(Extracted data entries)

::::

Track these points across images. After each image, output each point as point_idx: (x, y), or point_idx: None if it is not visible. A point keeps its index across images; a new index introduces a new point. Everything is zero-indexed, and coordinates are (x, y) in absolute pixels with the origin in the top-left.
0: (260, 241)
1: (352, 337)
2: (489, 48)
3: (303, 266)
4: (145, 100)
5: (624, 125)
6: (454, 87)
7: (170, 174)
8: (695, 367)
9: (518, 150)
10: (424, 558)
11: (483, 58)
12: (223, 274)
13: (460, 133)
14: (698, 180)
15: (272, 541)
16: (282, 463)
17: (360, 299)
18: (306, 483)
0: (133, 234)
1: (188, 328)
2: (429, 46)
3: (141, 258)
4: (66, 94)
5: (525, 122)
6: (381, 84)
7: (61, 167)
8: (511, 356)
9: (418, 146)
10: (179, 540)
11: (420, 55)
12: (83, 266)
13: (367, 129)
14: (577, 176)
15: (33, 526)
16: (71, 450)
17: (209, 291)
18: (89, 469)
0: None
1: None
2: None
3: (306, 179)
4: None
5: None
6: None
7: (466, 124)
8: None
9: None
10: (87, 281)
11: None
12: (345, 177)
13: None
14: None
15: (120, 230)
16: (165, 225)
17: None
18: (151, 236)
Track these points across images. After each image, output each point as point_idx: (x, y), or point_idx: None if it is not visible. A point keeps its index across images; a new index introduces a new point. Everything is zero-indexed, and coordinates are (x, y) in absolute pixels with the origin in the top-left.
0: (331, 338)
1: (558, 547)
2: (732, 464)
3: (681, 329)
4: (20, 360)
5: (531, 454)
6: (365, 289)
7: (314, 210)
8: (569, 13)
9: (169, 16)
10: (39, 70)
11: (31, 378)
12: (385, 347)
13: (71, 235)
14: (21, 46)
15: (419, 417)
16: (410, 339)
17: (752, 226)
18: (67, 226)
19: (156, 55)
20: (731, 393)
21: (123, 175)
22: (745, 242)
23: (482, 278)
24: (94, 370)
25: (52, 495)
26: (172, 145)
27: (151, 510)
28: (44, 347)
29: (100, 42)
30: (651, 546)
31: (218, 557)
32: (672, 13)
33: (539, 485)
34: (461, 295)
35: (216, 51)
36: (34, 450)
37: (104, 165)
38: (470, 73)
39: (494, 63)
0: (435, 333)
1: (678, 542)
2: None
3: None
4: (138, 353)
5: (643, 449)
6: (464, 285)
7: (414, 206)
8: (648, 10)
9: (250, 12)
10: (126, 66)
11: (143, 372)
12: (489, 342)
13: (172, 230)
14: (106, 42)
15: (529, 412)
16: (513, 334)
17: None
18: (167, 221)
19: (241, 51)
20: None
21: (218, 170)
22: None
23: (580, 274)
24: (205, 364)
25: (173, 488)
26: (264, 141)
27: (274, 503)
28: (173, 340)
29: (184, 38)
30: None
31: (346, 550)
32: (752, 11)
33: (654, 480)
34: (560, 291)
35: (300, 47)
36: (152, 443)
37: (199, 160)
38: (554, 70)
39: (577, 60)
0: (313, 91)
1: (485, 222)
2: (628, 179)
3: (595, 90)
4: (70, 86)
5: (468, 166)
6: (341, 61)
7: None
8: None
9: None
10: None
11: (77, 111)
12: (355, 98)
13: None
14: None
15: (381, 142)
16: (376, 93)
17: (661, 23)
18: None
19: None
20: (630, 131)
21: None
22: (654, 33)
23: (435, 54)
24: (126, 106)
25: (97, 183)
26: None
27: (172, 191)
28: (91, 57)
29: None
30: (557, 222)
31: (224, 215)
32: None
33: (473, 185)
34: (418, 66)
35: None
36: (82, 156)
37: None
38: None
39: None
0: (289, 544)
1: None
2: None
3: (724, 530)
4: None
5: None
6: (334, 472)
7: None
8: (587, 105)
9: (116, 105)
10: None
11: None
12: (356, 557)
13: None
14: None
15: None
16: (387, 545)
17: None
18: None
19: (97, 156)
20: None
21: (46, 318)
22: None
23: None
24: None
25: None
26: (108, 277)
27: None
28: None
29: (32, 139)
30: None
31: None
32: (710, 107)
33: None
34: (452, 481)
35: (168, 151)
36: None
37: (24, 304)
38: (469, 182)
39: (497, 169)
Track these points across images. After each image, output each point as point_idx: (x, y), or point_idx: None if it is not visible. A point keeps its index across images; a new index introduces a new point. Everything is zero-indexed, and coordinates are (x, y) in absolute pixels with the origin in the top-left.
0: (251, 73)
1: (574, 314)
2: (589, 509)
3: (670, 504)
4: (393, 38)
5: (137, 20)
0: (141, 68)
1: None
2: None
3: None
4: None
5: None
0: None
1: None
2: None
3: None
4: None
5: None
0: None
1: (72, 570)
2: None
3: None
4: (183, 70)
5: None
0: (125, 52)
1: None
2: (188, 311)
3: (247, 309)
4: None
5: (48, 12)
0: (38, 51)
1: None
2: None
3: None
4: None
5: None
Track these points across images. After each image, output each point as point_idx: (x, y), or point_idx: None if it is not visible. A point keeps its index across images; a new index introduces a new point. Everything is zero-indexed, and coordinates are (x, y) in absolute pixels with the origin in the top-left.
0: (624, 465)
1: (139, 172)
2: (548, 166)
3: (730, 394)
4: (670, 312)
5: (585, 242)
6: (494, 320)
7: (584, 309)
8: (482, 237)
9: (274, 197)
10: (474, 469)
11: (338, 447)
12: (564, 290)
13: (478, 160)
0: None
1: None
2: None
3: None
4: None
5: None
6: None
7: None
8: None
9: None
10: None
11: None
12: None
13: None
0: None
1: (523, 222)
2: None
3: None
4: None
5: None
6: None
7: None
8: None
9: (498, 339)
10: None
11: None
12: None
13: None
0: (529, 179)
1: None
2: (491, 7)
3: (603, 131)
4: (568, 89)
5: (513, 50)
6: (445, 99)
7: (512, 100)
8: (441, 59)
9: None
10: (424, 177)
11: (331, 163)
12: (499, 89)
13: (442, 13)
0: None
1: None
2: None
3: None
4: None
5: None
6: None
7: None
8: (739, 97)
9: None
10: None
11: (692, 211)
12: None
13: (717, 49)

::::

**TO DO**
Copy the material above line for line, with nothing left out or altered.

**RESULT OF THE TASK**
Track these points across images. After each image, output each point as point_idx: (x, y), or point_idx: None if it is not visible. A point keeps its index across images; a new index introduces a new point. Everything is zero-indexed, and coordinates are (x, y) in absolute pixels with the origin in the top-left.
0: (260, 241)
1: (352, 337)
2: (489, 48)
3: (303, 266)
4: (145, 100)
5: (624, 125)
6: (454, 87)
7: (170, 174)
8: (695, 367)
9: (518, 150)
10: (424, 558)
11: (483, 58)
12: (223, 274)
13: (460, 133)
14: (698, 180)
15: (272, 541)
16: (282, 463)
17: (360, 299)
18: (306, 483)
0: (133, 234)
1: (188, 328)
2: (429, 46)
3: (141, 258)
4: (66, 94)
5: (525, 122)
6: (381, 84)
7: (61, 167)
8: (511, 356)
9: (418, 146)
10: (179, 540)
11: (420, 55)
12: (83, 266)
13: (367, 129)
14: (577, 176)
15: (33, 526)
16: (71, 450)
17: (209, 291)
18: (89, 469)
0: None
1: None
2: None
3: (306, 179)
4: None
5: None
6: None
7: (466, 124)
8: None
9: None
10: (87, 281)
11: None
12: (345, 177)
13: None
14: None
15: (120, 230)
16: (165, 225)
17: None
18: (151, 236)
Track these points across images. After each image, output each point as point_idx: (x, y), or point_idx: None if it is not visible. A point keeps its index across images; a new index introduces a new point. Everything is zero-indexed, and coordinates are (x, y) in absolute pixels with the origin in the top-left.
0: (331, 338)
1: (558, 547)
2: (732, 464)
3: (681, 329)
4: (20, 360)
5: (531, 454)
6: (365, 289)
7: (314, 210)
8: (569, 13)
9: (169, 16)
10: (39, 70)
11: (31, 378)
12: (385, 347)
13: (71, 235)
14: (21, 46)
15: (419, 417)
16: (410, 339)
17: (752, 226)
18: (67, 226)
19: (156, 55)
20: (731, 393)
21: (123, 175)
22: (745, 242)
23: (482, 278)
24: (94, 370)
25: (52, 495)
26: (172, 145)
27: (151, 510)
28: (44, 347)
29: (100, 42)
30: (651, 546)
31: (218, 557)
32: (672, 13)
33: (539, 485)
34: (461, 295)
35: (216, 51)
36: (34, 450)
37: (104, 165)
38: (470, 73)
39: (494, 63)
0: (435, 333)
1: (678, 542)
2: None
3: None
4: (138, 353)
5: (643, 449)
6: (464, 285)
7: (414, 206)
8: (648, 10)
9: (250, 12)
10: (126, 66)
11: (143, 372)
12: (489, 342)
13: (172, 230)
14: (106, 42)
15: (529, 412)
16: (513, 334)
17: None
18: (167, 221)
19: (241, 51)
20: None
21: (218, 170)
22: None
23: (580, 274)
24: (205, 364)
25: (173, 488)
26: (264, 141)
27: (274, 503)
28: (173, 340)
29: (184, 38)
30: None
31: (346, 550)
32: (752, 11)
33: (654, 480)
34: (560, 291)
35: (300, 47)
36: (152, 443)
37: (199, 160)
38: (554, 70)
39: (577, 60)
0: (313, 91)
1: (485, 222)
2: (628, 179)
3: (595, 90)
4: (70, 86)
5: (468, 166)
6: (341, 61)
7: None
8: None
9: None
10: None
11: (77, 111)
12: (355, 98)
13: None
14: None
15: (381, 142)
16: (376, 93)
17: (661, 23)
18: None
19: None
20: (630, 131)
21: None
22: (654, 33)
23: (435, 54)
24: (126, 106)
25: (97, 183)
26: None
27: (172, 191)
28: (91, 57)
29: None
30: (557, 222)
31: (224, 215)
32: None
33: (473, 185)
34: (418, 66)
35: None
36: (82, 156)
37: None
38: None
39: None
0: (289, 544)
1: None
2: None
3: (724, 530)
4: None
5: None
6: (334, 472)
7: None
8: (587, 105)
9: (116, 105)
10: None
11: None
12: (356, 557)
13: None
14: None
15: None
16: (387, 545)
17: None
18: None
19: (97, 156)
20: None
21: (46, 318)
22: None
23: None
24: None
25: None
26: (108, 277)
27: None
28: None
29: (32, 139)
30: None
31: None
32: (710, 107)
33: None
34: (452, 481)
35: (168, 151)
36: None
37: (24, 304)
38: (469, 182)
39: (497, 169)
Track these points across images. After each image, output each point as point_idx: (x, y), or point_idx: None if it is not visible. A point keeps its index across images; a new index introduces a new point. Everything is zero-indexed, and coordinates are (x, y) in absolute pixels with the origin in the top-left.
0: (251, 73)
1: (574, 314)
2: (589, 509)
3: (670, 504)
4: (393, 38)
5: (137, 20)
0: (141, 68)
1: None
2: None
3: None
4: None
5: None
0: None
1: None
2: None
3: None
4: None
5: None
0: None
1: (72, 570)
2: None
3: None
4: (183, 70)
5: None
0: (125, 52)
1: None
2: (188, 311)
3: (247, 309)
4: None
5: (48, 12)
0: (38, 51)
1: None
2: None
3: None
4: None
5: None
Track these points across images. After each image, output each point as point_idx: (x, y), or point_idx: None if it is not visible. A point keeps its index across images; a new index introduces a new point. Everything is zero-indexed, and coordinates are (x, y) in absolute pixels with the origin in the top-left.
0: (624, 465)
1: (139, 172)
2: (548, 166)
3: (730, 394)
4: (670, 312)
5: (585, 242)
6: (494, 320)
7: (584, 309)
8: (482, 237)
9: (274, 197)
10: (474, 469)
11: (338, 447)
12: (564, 290)
13: (478, 160)
0: None
1: None
2: None
3: None
4: None
5: None
6: None
7: None
8: None
9: None
10: None
11: None
12: None
13: None
0: None
1: (523, 222)
2: None
3: None
4: None
5: None
6: None
7: None
8: None
9: (498, 339)
10: None
11: None
12: None
13: None
0: (529, 179)
1: None
2: (491, 7)
3: (603, 131)
4: (568, 89)
5: (513, 50)
6: (445, 99)
7: (512, 100)
8: (441, 59)
9: None
10: (424, 177)
11: (331, 163)
12: (499, 89)
13: (442, 13)
0: None
1: None
2: None
3: None
4: None
5: None
6: None
7: None
8: (739, 97)
9: None
10: None
11: (692, 211)
12: None
13: (717, 49)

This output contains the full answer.